In the performed Mutation Assay the concentration levels were chosen mainly based on the maximum recommended concentration. The maximum recommended concentration for soluble, lower -cytotoxic substances is 2000 µg/ml (based on the updated OECD guideline 476 (2016)).

Phenotypic expression was evaluated up to 8 days following exposure.

In both experimental parts, there were no statistically significant increases in mutation frequency when compared to the concurrent solvent control at any concentration tested in the absence and presence of metabolic activation. In the absence and in the presence of S9 mix, in the cultures at any concentrations tested the mean mutation frequency a little bit exceeded the 95 % confidence interval of the historical control data. Statistically significant differences to the historical control data was observed at concentration 2000 µg/ml in 1 out of 4 cultures. These findings were not considered to be biologically relevant since no dose-response relationships were noted, all values were within the normal range of mutation frequency and no statistical difference to the concurrent controls were observed.
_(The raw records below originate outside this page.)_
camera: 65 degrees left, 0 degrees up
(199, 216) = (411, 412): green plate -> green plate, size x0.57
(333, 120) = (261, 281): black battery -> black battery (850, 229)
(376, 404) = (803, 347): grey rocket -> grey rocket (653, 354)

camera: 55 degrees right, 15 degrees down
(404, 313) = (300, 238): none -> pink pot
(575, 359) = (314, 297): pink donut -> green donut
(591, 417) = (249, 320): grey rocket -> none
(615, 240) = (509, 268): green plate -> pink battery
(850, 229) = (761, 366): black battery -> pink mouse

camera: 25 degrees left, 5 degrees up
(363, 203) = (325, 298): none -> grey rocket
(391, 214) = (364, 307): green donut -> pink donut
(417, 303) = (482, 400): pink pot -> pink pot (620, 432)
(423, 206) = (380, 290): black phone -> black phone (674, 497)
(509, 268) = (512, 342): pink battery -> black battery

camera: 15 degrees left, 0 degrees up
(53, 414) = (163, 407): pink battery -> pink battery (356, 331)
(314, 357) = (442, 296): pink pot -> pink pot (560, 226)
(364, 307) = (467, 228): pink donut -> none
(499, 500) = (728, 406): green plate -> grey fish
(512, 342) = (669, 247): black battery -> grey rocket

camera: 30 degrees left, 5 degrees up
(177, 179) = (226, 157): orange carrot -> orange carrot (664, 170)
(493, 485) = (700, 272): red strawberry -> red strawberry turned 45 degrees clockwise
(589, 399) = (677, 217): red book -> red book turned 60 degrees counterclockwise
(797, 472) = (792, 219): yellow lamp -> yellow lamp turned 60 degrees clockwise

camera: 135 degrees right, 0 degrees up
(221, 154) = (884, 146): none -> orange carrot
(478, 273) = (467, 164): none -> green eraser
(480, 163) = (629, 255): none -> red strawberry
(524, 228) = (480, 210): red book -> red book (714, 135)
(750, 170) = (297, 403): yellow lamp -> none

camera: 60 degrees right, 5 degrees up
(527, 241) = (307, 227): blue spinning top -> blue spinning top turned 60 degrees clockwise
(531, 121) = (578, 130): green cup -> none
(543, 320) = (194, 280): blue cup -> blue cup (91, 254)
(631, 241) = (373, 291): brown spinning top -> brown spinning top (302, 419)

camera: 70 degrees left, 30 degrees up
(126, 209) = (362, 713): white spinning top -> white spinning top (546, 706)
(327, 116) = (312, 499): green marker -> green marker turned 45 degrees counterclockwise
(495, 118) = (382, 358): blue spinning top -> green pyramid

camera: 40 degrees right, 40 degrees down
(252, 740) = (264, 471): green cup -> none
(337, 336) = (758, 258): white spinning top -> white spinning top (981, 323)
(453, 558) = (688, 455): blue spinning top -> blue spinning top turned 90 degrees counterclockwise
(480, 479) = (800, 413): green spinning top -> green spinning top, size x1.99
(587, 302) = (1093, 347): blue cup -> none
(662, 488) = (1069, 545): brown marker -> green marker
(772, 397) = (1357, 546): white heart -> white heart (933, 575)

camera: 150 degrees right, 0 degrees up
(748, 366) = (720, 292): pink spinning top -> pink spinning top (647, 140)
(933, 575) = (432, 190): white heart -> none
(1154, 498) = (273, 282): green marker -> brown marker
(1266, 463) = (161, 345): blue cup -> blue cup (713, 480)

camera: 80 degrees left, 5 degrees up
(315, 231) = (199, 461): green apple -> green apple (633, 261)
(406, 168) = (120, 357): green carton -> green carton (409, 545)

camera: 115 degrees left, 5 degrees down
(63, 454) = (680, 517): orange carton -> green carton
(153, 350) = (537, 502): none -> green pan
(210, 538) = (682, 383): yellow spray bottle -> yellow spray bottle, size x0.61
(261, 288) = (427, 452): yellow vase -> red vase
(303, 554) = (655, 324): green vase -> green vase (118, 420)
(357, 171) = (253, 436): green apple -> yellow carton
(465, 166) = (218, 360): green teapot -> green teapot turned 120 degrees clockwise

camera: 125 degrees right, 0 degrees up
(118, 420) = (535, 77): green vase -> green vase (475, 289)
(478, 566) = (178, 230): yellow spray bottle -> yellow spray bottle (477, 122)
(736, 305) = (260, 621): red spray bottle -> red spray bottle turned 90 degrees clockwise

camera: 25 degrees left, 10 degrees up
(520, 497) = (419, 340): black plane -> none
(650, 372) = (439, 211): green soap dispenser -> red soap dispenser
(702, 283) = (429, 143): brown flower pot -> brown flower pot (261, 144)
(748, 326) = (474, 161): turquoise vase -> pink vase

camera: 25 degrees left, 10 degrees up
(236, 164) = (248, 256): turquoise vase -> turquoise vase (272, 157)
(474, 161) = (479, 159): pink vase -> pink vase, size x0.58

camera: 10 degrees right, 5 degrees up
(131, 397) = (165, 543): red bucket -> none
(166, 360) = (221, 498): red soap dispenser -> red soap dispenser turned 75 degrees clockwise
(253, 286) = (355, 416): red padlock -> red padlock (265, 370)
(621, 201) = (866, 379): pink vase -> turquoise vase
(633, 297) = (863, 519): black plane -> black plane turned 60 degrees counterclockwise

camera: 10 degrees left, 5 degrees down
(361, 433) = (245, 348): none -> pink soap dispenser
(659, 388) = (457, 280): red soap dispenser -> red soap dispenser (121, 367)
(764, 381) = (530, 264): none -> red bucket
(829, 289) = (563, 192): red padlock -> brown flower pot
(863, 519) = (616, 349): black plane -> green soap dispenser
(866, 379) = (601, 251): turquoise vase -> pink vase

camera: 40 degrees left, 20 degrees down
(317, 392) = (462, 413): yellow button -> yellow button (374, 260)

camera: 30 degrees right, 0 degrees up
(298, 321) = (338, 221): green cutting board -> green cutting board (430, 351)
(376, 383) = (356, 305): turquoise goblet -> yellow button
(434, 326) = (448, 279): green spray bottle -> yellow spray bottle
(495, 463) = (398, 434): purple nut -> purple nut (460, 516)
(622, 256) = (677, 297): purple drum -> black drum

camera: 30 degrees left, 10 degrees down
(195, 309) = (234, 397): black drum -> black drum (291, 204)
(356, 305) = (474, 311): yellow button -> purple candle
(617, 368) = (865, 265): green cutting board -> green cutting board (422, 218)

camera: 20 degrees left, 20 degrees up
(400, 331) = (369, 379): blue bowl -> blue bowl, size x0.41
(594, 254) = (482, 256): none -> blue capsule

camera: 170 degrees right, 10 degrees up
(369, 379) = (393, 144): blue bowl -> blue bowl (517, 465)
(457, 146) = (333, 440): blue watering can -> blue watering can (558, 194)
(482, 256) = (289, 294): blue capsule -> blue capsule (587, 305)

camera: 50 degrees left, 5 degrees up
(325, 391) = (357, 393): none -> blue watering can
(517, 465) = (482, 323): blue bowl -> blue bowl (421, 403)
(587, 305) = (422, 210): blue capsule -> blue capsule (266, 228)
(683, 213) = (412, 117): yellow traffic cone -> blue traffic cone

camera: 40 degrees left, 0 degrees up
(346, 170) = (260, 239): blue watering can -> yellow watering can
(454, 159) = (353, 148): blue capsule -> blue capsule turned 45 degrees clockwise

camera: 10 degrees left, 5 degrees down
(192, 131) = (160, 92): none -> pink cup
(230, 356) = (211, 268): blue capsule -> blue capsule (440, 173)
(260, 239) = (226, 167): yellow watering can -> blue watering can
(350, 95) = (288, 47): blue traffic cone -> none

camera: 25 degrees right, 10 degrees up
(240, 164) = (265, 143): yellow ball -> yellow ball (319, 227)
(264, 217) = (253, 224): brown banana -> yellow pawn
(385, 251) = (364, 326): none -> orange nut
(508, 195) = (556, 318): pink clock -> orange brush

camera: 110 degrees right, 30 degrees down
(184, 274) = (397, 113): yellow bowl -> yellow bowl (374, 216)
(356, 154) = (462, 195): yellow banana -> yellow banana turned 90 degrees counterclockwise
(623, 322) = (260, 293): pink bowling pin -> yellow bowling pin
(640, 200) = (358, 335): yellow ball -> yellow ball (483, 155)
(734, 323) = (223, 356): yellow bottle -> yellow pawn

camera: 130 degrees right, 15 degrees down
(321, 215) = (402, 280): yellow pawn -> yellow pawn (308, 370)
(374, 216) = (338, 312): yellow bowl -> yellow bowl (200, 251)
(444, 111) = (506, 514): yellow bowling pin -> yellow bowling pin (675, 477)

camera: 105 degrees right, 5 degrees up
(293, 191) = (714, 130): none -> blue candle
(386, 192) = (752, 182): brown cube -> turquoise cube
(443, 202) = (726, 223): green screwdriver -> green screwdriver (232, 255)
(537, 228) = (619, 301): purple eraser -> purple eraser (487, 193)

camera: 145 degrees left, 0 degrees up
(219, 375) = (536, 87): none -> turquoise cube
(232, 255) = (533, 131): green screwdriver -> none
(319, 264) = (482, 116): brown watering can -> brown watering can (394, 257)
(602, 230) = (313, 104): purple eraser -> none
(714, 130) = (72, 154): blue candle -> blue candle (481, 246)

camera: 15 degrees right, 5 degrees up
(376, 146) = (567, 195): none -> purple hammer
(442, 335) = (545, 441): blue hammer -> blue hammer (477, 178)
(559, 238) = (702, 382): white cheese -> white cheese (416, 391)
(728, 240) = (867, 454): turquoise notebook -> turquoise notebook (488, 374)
The osmolality values of test item solutions did not show any significant alterations compared to the concurrent control groups in the Pre-test on Toxicity and Main Mutation Assay. The pH values of test item solutions showed a dose associated decrease in the acceptable range compared to the concurrent control groups.

The mutation frequency found in the solvent controls was in the range of historical laboratory control data. The concurrent positive controls caused the expected biologically relevant increases of cells with mutation frequency as compared to solvent controls and were compatible with the historical positive control data. Thus, the study is considered valid.

Conclusion

The substance tested up to the maximum recommended concentration with and without metabolic activation system over a 5-hour treatment period did not induce statistically and biologically significant increases in mutant frequency over the background (negative solvent control).

Thus, the test item is considered as being non-mutagenic in this system.